Nach den Verhören wurden er und die anderen Freiwilligen in die Justizvollzugskolonie Nr. 120 gebracht, ein stillgelegtes Gefängnis in Olenivka – einem Dorf außerhalb von Donezk –, in dem die russische Seite seit Kriegsbeginn ukrainische Gefangene gefangen hält. „In fast jeder Phase wurden wir mit verbundenen Augen herumgefahren“, erklärte Velychko. „Sie wickelten unsere Augen und Hände mit Tesafilm ein und stülpten uns Säcke über den Kopf. Wir wurden wie Terroristen mit dem Gesicht zum Boden herumgeführt.
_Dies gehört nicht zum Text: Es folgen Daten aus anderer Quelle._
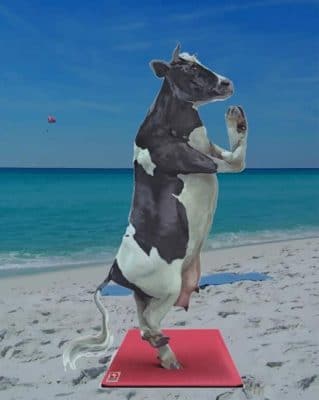
Where is `blue towel`? blue towel is located at coordinates (218, 279).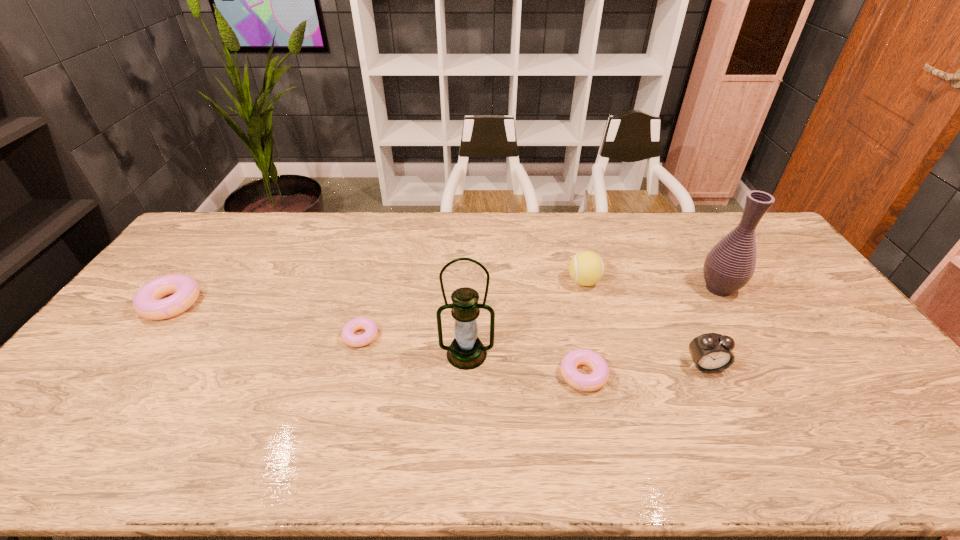
At what (x,y) coordinates should I click in order to perform the action: click on vacant region at the near edge. Please return your answer as a coordinate pair (x, y). The width and height of the screenshot is (960, 540). Looking at the image, I should click on (386, 415).

Find the location of a particular element. This screenshot has height=540, width=960. vacant region at the left edge is located at coordinates (127, 388).

I want to click on free space at the right edge, so click(775, 293).

The width and height of the screenshot is (960, 540). Identify the location of free region at the near left corner of the desktop. (111, 395).

You are a GUI agent. You are given a task and a screenshot of the screen. Output one action in this format:
    pyautogui.click(x=<x>, y=<y>)
    Task: Click on the free space between the second shortest doughnut and the leftmost object
    
    Given the screenshot: What is the action you would take?
    pyautogui.click(x=377, y=339)

Where is `free space between the sixth tallest object and the tennis ball`? The image size is (960, 540). free space between the sixth tallest object and the tennis ball is located at coordinates (584, 328).

At what (x,y) coordinates should I click in order to perform the action: click on vacant space that's between the rightmost doughnut and the third object from left to right. Please return your answer as a coordinate pair (x, y). Looking at the image, I should click on (525, 364).

Locate an element on the screen. This screenshot has height=540, width=960. vacant area that lies between the second object from left to right and the sixth object from left to right is located at coordinates (533, 351).

I want to click on free spot between the shortest doughnut and the fifth tallest object, so click(266, 320).

Identify the location of free point between the tennis ball and the vase. Image resolution: width=960 pixels, height=540 pixels. (651, 285).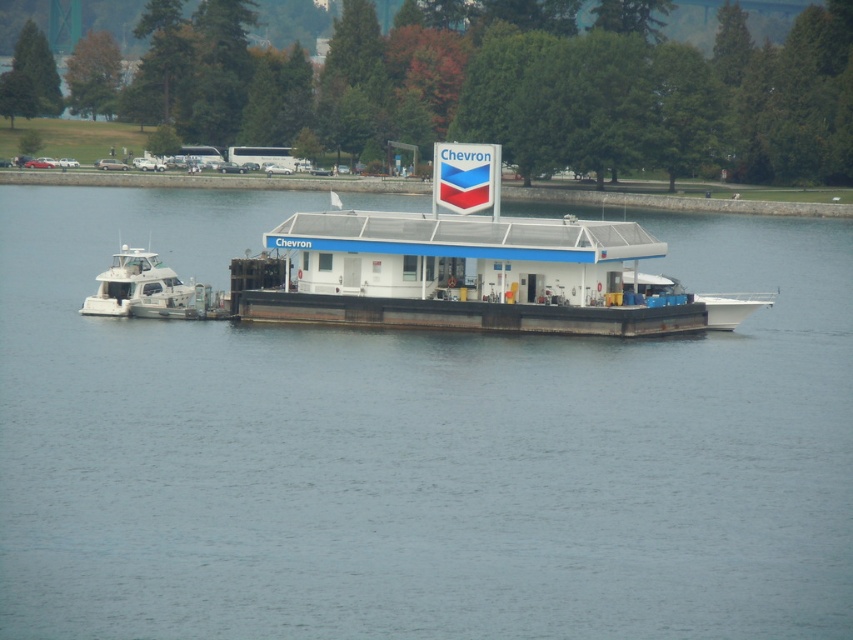
You are a delivery person who needs to unload a package from the white glossy boat at left to the white matte water at center. Can you safely place the package directly from the boat onto the water?

The white matte water at center is much taller than the white glossy boat at left, so the package can be safely placed directly from the boat onto the water.

Looking at this image, based on the scene description, where is the white matte water at center located in terms of coordinates?

The white matte water at center is located at point coordinates of (415, 449).

You are a boater approaching the gas station from the north. You see the white glossy boat at left and the white matte water at center. Which object is closer to your current position?

The white glossy boat at left is closer to your current position because it is positioned to the left of the white matte water at center, and since you are approaching from the north, the boat would be nearer to your starting point.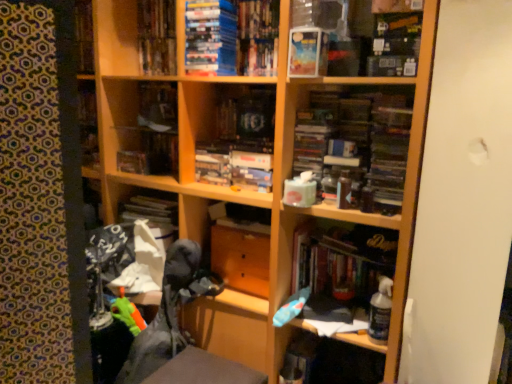
Question: Is hardcover book at center, which appears as the fourth book when viewed from the top, wider or thinner than matte plastic paperback book at upper center?

Choices:
 (A) wide
 (B) thin

Answer: (A)

Question: Is hardcover book at center, which appears as the fourth book when viewed from the top, taller or shorter than matte plastic paperback book at upper center?

Choices:
 (A) short
 (B) tall

Answer: (B)

Question: Which object is the farthest from the matte plastic book at center, acting as the 4th book starting from the right?

Choices:
 (A) matte plastic paperback book at upper center
 (B) hardcover books at upper center, placed as the fourth book when sorted from bottom to top
 (C) matte plastic book at upper center, which ranks as the 2th book in right-to-left order
 (D) wooden drawer at center
 (E) hardcover book at center, which is the first book from right to left

Answer: (E)

Question: Considering the real-world distances, which object is closest to the wooden drawer at center?

Choices:
 (A) matte plastic book at center, acting as the 4th book starting from the right
 (B) matte plastic paperback book at upper center
 (C) hardcover book at center, the fourth book from the left
 (D) hardcover books at upper center, marked as the first book in a top-to-bottom arrangement
 (E) plush gray swivel chair at lower left

Answer: (E)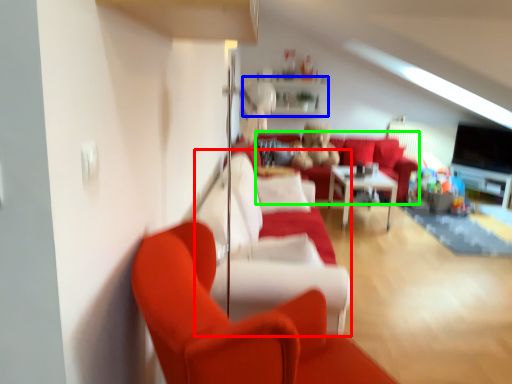
Question: Which object is positioned closest to couch (highlighted by a red box)? Select from shelf (highlighted by a blue box) and couch (highlighted by a green box).

Choices:
 (A) shelf
 (B) couch

Answer: (A)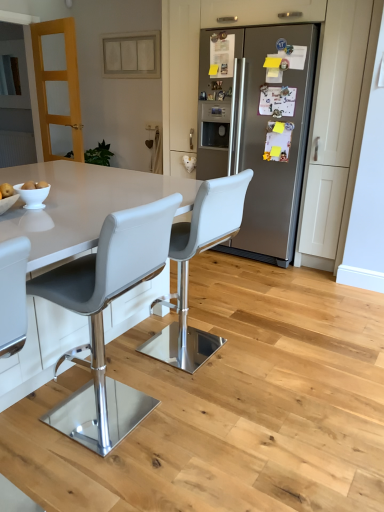
What are the coordinates of `free spot to the right of white leather stool at center, which appears as the 1th chair when viewed from the back` in the screenshot? It's located at (262, 352).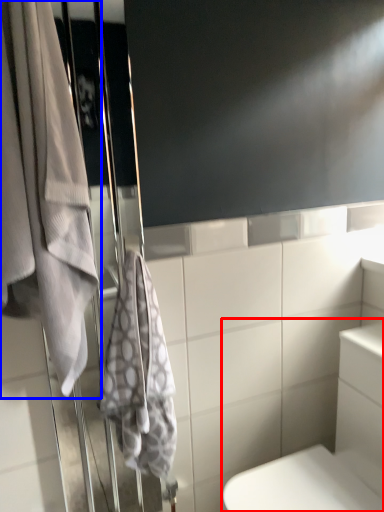
Question: Which object appears closest to the camera in this image, bath (highlighted by a red box) or towel (highlighted by a blue box)?

Choices:
 (A) bath
 (B) towel

Answer: (B)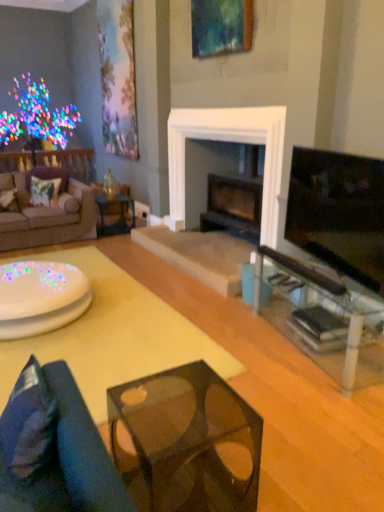
Find the location of a particular element. vacant area that is situated to the right of translucent glass cube at center, the second table in the right-to-left sequence is located at coordinates (278, 468).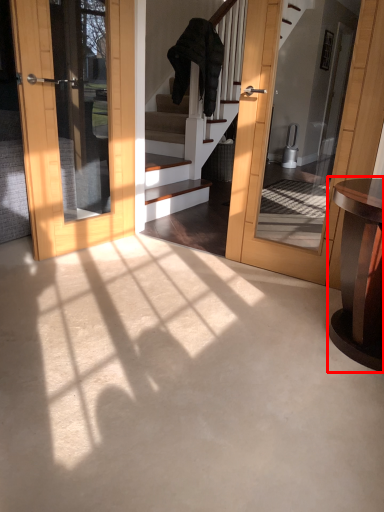
Question: From the image's perspective, where is table (annotated by the red box) located in relation to robe in the image?

Choices:
 (A) below
 (B) above

Answer: (A)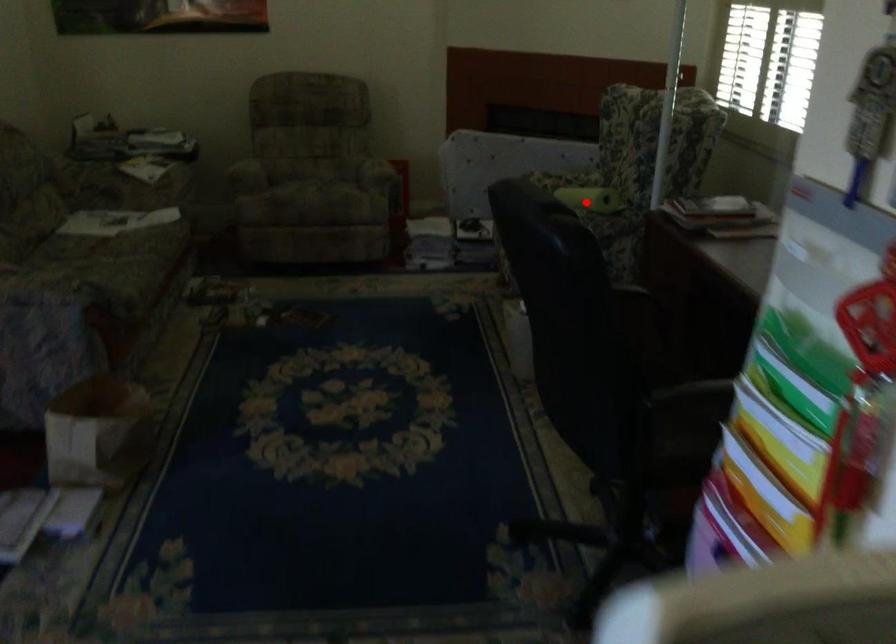
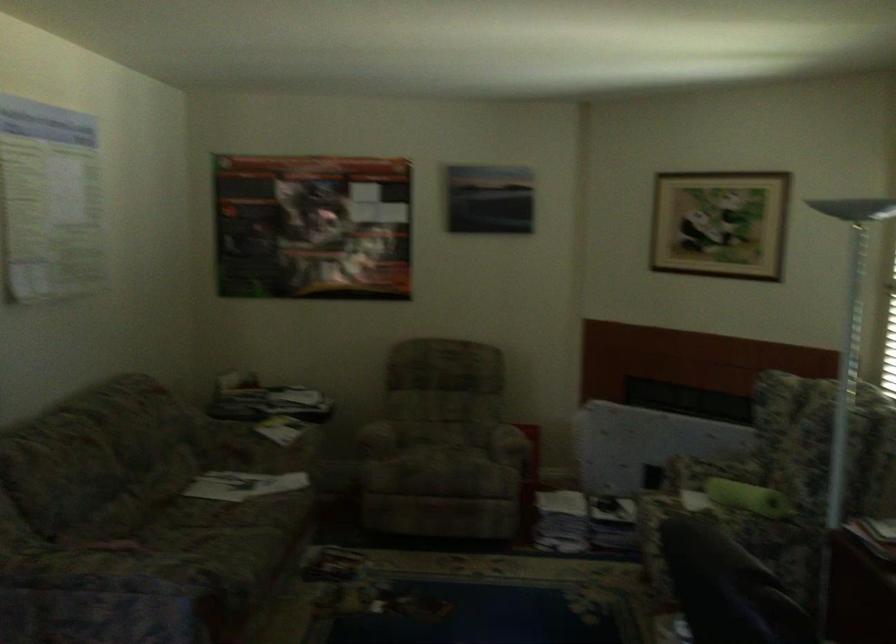
Question: I am providing you with two images of the same scene from different viewpoints. Image1 has a red point marked. In image2, the corresponding 3D location appears at what relative position? Reply with the corresponding letter.

Choices:
 (A) Closer
 (B) Farther

Answer: (A)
Wenn wir nicht richtig saßen, nicht richtig standen oder unserer Eskorte etwas nicht gefiel, schlugen sie uns. Wenn ich falsch saß, schlugen sie auf meine Beine. Wenn ich meine Hände senkte, schlugen sie auf meine Arme.“ Vorozheva beschrieb das Gefängnis in Olenivka als eine verlassene Einrichtung, die mehrere zweistöckige Gebäude umfasste. Nach Schätzungen der Freiwilligen verfügte das Gebäude, in dem sie festgehalten wurden, über 19 Zellen, die für maximal 100 Personen ausgelegt waren. An einem Punkt waren dort jedoch fast 800 Gefangene. Die Gefängniswärter nannten das Gebäude „die Grube“.

„Die Justizvollzugsanstalt in Olenivka wurde vor uns eingemottet. ???Es wurde speziell eröffnet, um ein „Filtrationslager“ zu organisieren. Anfangs gab es nicht viele Gefangene. Und dann trafen große Konvois aus dem Ilych-Werk ein, dann aus Azovstal [zwei Stahl- Fabriken in Mariupol, die ukrainische Soldaten als Rückzugsorte nutzten]. Auf dem Gelände der [Gefängnis-]Kolonie befanden sich gleichzeitig etwa 3.000 Menschen“, sagte Maliarchuk.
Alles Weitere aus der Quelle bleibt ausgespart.